→ **AIM OF THE EXERCISE**
Return each of the following entries word for word, changing nothing.

+++ RECORDS +++

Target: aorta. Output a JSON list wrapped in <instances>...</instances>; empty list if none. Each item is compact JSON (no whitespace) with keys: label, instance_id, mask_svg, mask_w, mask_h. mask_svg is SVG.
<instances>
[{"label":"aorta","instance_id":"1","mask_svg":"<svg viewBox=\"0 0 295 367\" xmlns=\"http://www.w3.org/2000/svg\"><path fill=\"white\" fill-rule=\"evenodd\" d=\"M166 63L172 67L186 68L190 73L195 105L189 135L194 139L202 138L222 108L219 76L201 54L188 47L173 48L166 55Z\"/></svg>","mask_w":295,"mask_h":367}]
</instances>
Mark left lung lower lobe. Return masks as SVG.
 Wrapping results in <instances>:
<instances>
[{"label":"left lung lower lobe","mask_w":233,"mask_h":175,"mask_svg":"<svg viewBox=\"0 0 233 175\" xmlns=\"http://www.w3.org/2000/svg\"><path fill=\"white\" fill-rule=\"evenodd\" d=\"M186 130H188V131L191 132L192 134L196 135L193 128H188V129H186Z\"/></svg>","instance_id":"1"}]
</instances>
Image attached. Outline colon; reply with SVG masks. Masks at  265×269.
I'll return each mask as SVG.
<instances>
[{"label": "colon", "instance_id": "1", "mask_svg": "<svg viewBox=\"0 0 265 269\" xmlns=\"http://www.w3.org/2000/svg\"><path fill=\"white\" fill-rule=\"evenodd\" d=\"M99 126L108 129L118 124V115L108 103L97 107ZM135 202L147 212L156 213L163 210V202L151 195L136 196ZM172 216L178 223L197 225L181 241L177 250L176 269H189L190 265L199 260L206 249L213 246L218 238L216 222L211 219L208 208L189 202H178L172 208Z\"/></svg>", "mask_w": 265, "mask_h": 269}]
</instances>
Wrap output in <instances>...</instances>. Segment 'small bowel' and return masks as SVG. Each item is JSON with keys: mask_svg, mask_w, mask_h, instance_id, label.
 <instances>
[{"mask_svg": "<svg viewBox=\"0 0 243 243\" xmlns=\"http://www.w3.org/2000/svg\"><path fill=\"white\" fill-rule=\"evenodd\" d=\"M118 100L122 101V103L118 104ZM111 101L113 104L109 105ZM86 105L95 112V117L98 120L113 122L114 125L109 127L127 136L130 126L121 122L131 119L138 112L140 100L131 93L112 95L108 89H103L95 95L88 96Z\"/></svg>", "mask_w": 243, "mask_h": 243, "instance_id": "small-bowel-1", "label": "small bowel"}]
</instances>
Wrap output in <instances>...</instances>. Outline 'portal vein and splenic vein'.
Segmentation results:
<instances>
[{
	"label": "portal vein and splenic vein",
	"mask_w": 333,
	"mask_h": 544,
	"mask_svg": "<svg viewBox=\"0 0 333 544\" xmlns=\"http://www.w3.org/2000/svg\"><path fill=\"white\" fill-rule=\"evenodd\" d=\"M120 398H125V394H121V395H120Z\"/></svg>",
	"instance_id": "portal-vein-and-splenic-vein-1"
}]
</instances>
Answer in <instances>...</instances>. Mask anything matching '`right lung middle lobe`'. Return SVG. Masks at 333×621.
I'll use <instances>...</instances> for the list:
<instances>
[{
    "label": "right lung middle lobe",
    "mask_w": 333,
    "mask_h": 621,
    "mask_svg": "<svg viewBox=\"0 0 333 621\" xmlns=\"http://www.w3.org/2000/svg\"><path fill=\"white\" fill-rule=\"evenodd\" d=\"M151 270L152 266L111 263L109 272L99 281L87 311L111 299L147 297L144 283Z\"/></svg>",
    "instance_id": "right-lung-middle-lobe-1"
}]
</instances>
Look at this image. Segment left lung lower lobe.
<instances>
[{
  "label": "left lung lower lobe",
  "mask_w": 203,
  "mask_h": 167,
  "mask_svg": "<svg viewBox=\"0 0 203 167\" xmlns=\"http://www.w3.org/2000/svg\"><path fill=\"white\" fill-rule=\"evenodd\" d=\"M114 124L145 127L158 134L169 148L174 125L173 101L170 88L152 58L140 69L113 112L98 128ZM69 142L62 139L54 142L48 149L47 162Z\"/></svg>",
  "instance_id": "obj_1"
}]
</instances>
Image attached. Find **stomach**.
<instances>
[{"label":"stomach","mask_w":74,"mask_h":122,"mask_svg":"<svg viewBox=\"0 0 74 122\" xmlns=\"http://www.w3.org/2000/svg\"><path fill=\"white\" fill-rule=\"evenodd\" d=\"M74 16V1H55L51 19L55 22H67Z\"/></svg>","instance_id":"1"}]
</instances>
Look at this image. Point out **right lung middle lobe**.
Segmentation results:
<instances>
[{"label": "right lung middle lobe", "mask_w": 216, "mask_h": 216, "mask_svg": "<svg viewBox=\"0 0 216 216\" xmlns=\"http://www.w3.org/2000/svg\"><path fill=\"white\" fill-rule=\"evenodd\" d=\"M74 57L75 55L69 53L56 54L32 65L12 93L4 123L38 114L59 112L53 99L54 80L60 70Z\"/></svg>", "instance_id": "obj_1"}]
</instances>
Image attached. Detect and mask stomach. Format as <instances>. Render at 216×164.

+++

→ **TASK OUTPUT**
Target: aorta. Output a JSON list wrapped in <instances>...</instances>; empty list if none. Each item is compact JSON (no whitespace) with keys: label, instance_id, mask_svg, mask_w, mask_h. mask_svg is SVG.
<instances>
[{"label":"aorta","instance_id":"1","mask_svg":"<svg viewBox=\"0 0 295 367\" xmlns=\"http://www.w3.org/2000/svg\"><path fill=\"white\" fill-rule=\"evenodd\" d=\"M166 63L172 67L186 68L190 73L195 105L189 135L194 139L202 138L222 108L219 76L201 54L188 47L173 48L166 55Z\"/></svg>","mask_w":295,"mask_h":367}]
</instances>
Mark left lung lower lobe. Return masks as SVG.
 Wrapping results in <instances>:
<instances>
[{"label":"left lung lower lobe","mask_w":233,"mask_h":175,"mask_svg":"<svg viewBox=\"0 0 233 175\" xmlns=\"http://www.w3.org/2000/svg\"><path fill=\"white\" fill-rule=\"evenodd\" d=\"M186 130H188V131L191 132L192 134L196 135L193 128H188V129H186Z\"/></svg>","instance_id":"1"}]
</instances>
Image attached. Outline colon; reply with SVG masks. Masks at  265×269.
I'll return each mask as SVG.
<instances>
[{"label": "colon", "instance_id": "1", "mask_svg": "<svg viewBox=\"0 0 265 269\" xmlns=\"http://www.w3.org/2000/svg\"><path fill=\"white\" fill-rule=\"evenodd\" d=\"M99 126L108 129L118 124V115L108 103L97 107ZM135 202L147 212L156 213L163 210V202L151 195L136 196ZM172 216L178 223L197 225L181 241L177 250L176 269H189L190 265L199 260L206 249L213 246L218 238L216 222L211 219L208 208L189 202H178L172 208Z\"/></svg>", "mask_w": 265, "mask_h": 269}]
</instances>
Wrap output in <instances>...</instances>. Segment 'small bowel' and return masks as SVG. Each item is JSON with keys: mask_svg, mask_w, mask_h, instance_id, label.
 <instances>
[{"mask_svg": "<svg viewBox=\"0 0 243 243\" xmlns=\"http://www.w3.org/2000/svg\"><path fill=\"white\" fill-rule=\"evenodd\" d=\"M118 100L122 101V103L118 104ZM111 101L113 104L109 105ZM86 105L95 112V117L98 120L113 122L114 125L109 127L127 136L130 126L121 122L131 119L138 112L140 100L131 93L112 95L108 89H103L95 95L88 96Z\"/></svg>", "mask_w": 243, "mask_h": 243, "instance_id": "small-bowel-1", "label": "small bowel"}]
</instances>
Wrap output in <instances>...</instances>. Outline 'portal vein and splenic vein'.
Segmentation results:
<instances>
[{
	"label": "portal vein and splenic vein",
	"mask_w": 333,
	"mask_h": 544,
	"mask_svg": "<svg viewBox=\"0 0 333 544\" xmlns=\"http://www.w3.org/2000/svg\"><path fill=\"white\" fill-rule=\"evenodd\" d=\"M120 398H125V394H121V395H120Z\"/></svg>",
	"instance_id": "portal-vein-and-splenic-vein-1"
}]
</instances>
Answer in <instances>...</instances>. Mask anything matching '`right lung middle lobe`'. Return SVG. Masks at 333×621.
I'll use <instances>...</instances> for the list:
<instances>
[{
    "label": "right lung middle lobe",
    "mask_w": 333,
    "mask_h": 621,
    "mask_svg": "<svg viewBox=\"0 0 333 621\" xmlns=\"http://www.w3.org/2000/svg\"><path fill=\"white\" fill-rule=\"evenodd\" d=\"M151 270L152 266L111 263L109 272L99 281L87 311L111 299L147 297L144 283Z\"/></svg>",
    "instance_id": "right-lung-middle-lobe-1"
}]
</instances>
Look at this image. Segment left lung lower lobe.
<instances>
[{
  "label": "left lung lower lobe",
  "mask_w": 203,
  "mask_h": 167,
  "mask_svg": "<svg viewBox=\"0 0 203 167\" xmlns=\"http://www.w3.org/2000/svg\"><path fill=\"white\" fill-rule=\"evenodd\" d=\"M114 124L145 127L158 134L169 148L174 125L173 101L170 88L152 58L140 69L113 112L98 128ZM69 142L62 139L54 142L48 149L47 162Z\"/></svg>",
  "instance_id": "obj_1"
}]
</instances>
Image attached. Find **stomach**.
<instances>
[{"label":"stomach","mask_w":74,"mask_h":122,"mask_svg":"<svg viewBox=\"0 0 74 122\" xmlns=\"http://www.w3.org/2000/svg\"><path fill=\"white\" fill-rule=\"evenodd\" d=\"M74 16V1H55L51 19L55 22H67Z\"/></svg>","instance_id":"1"}]
</instances>
Look at this image. Point out **right lung middle lobe**.
Segmentation results:
<instances>
[{"label": "right lung middle lobe", "mask_w": 216, "mask_h": 216, "mask_svg": "<svg viewBox=\"0 0 216 216\" xmlns=\"http://www.w3.org/2000/svg\"><path fill=\"white\" fill-rule=\"evenodd\" d=\"M74 57L75 55L69 53L56 54L32 65L12 93L4 123L38 114L59 112L53 99L54 80L60 70Z\"/></svg>", "instance_id": "obj_1"}]
</instances>
Image attached. Detect and mask stomach. Format as <instances>. Render at 216×164.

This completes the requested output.